Micro-op Fusion: An Additional Energy-saving Technique
Typical mainstream processors break down x86 program instructions (macro-ops) into small pieces--the internal instructions called "micro-ops"--before sending the instructions down the processor pipeline to be processed.
Micro-op fusion takes macrofusion down another level. In advanced micro-op fusion, the execution core "fuses" common micro-ops derived from the same macro-op. This reduces the number of micro-ops that need to be executed. The result is more efficient scheduling and better performance at lower power. In fact, studies have shown that micro-op fusion can reduce the number of micro-ops handled by the out-of-order logic by more than 10 percent.
Manage Power Intelligently
Power gating is a technique that reduces power consumption, including the runtime power consumption of a processor's execution cores. The technique is used to power up logic subsystems only if and when they are needed.
Power gating has traditionally been challenging for industry because of the energy consumed in powering the subsystem down and ramping it back up for use.
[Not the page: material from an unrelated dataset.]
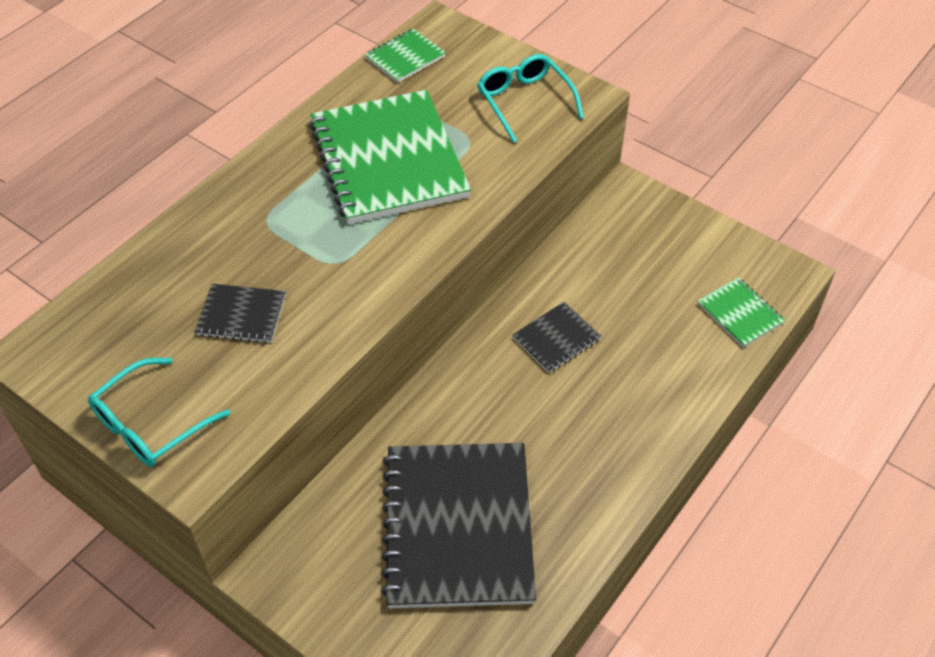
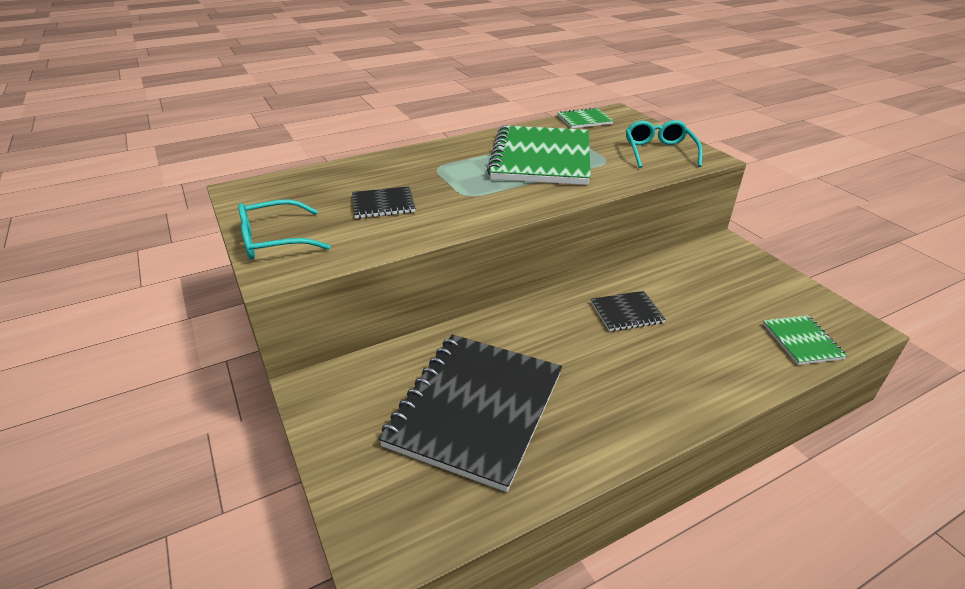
camera: 25 degrees right, 15 degrees down
black notebook [195,284,286,343] -> black notebook turned 45 degrees counterclockwise [352,186,415,218]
Gating has also been challenging because of the need to maintain overall system responsiveness when returning the subsystem to full power.
Advanced power gating in 65-nm CMOS now allows for intelligent, ultra fine-grained logic control of the individual processor logic subsystems. Only those individual subsystems that are currently required are powered on. With a finer granularity of subsystems, power gating also minimizes the number of subsystems that require power.
In addition, some manufacturers, such as Intel, split many buses and arrays, so that the data required in some modes of operation can be put into a low power state when not needed. The result is optimized energy use in a design that delivers more performance per watt without sacrificing responsiveness.
Challenges In Optimizing Cache
One of the major advantages of moving to a 65-nm process is having enough additional transistors to increase resources and/or improve performance in many critical areas. One such area is cache.
When processors have multiple cores, parallelism must be applied at the core level, not just the processor level. This means optimizing the way the execution cores exchange and share data. Without that optimization, multiple cores will introduce data and memory contention--a traditional issue in microarchitecture design.
Industry addresses this challenge by using one L2 cache for each core. It's simple. No core has to fight with other cores for access to its own cache. The problem in this approach is twofold: When two execution cores need the same data, each core must store that data in its own L2 cache, duplicating the work. Also, when one core isn't fully using its cache, other cores cannot access that underutilized cache for other tasks.